The latest U.S. jobs report from the Labor Department revealed that American employers unexpectedly cut 92,000 jobs last month, marking a significant deterioration from January when 126,000 jobs were added. The unemployment rate increased from 4.3% to 4.4% in February, contrary to economists' expectations of 60,000 new jobs for the month [1][2]. Revisions also reduced December and January payrolls by 69,000 jobs [1]. Job losses were widespread, with construction companies cutting 11,000 jobs, healthcare firms shedding 28,000 jobs (partly due to a four-week strike at Kaiser Permanente), factories losing 12,000 jobs, restaurants and bars dropping nearly 30,000 jobs, administrative and support services firms cutting nearly 19,000 jobs, and courier and messenger services losing almost 17,000 jobs. Financial firms, however, added 10,000 jobs [1].

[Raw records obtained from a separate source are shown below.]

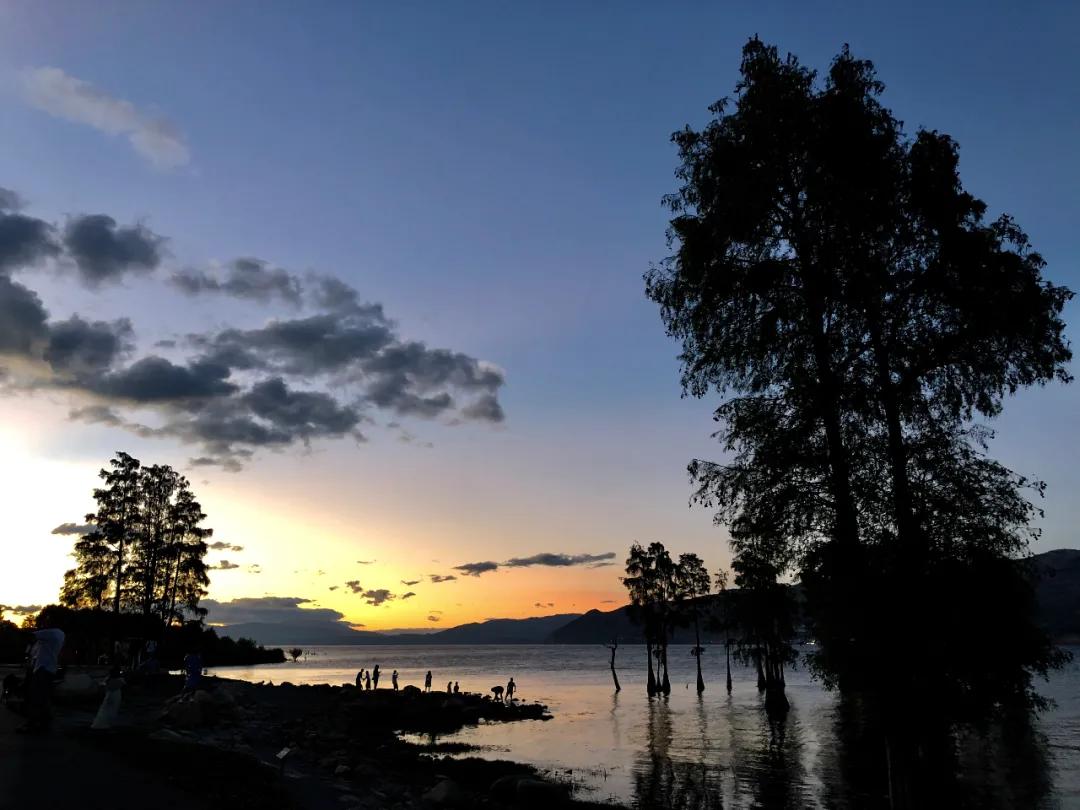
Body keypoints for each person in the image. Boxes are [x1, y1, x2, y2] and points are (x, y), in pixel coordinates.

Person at [18, 621, 65, 734]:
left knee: (35, 697)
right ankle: (44, 723)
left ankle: (32, 724)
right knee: (43, 697)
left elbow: (31, 636)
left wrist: (22, 630)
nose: (43, 625)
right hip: (48, 668)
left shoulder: (50, 633)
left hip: (42, 669)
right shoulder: (60, 634)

Despite the weak hiring, wage growth remained robust. Average hourly earnings rose 0.4% from January and 3.8% from a year earlier, beating economists' expectations of a 3.7% annual increase. Employees on private nonfarm payrolls saw their average hourly earnings rise by 15 cents to $37.32 an hour. The average workweek was unchanged at 34.3 hours, while manufacturing sector workweeks declined slightly by 0.1 hour to 40.1 hours, with overtime steady at three hours [2]. Wage gains outpaced inflation, with the consumer price index (CPI) up 2.4% year-over-year in January and trending down from 2.7% in December. The Fed's preferred inflation gauge, the personal consumption expenditures (PCE) index, rose to 2.9% annually in December, and core PCE was up 3% [2].
The economic outlook is clouded by the ongoing war with Iran, which has caused oil prices to surge and increased costs for businesses and consumers. This combination of weak hiring and rising inflation presents a dilemma for the Federal Reserve, which must decide whether to cut interest rates to support the job market or hold rates steady to contain inflation. Eugenio Aleman, chief economist at Raymond James, described this as "probably the worst scenario for monetary policy" [1].
Analysts expressed concern about the labor market's trajectory. Heather Long, chief economist at Navy Federal Credit Union, noted that companies are likely to be more reluctant to hire until the war ends and consumer spending stabilizes. Olu Sonola, head of U.S. economics at Fitch Ratings, called the report "bad news whichever way you look at it." Lawrence Yun, chief economist at the National Association of Realtors, attributed the low unemployment rate to the southern border shutdown and highlighted healthy wage growth. Andy Bregenzer of TD commented that the slowdown in February hiring was disappointing, especially for small businesses [1][2].
CONCLUSION
The February jobs report signals a weakening U.S. labor market, with unexpected job losses and a rising unemployment rate, despite continued wage growth outpacing inflation. The combination of weak hiring and persistent inflation creates significant uncertainty for monetary policy and the broader economy. Analysts warn that hiring may remain subdued until geopolitical tensions ease and consumer spending stabilizes.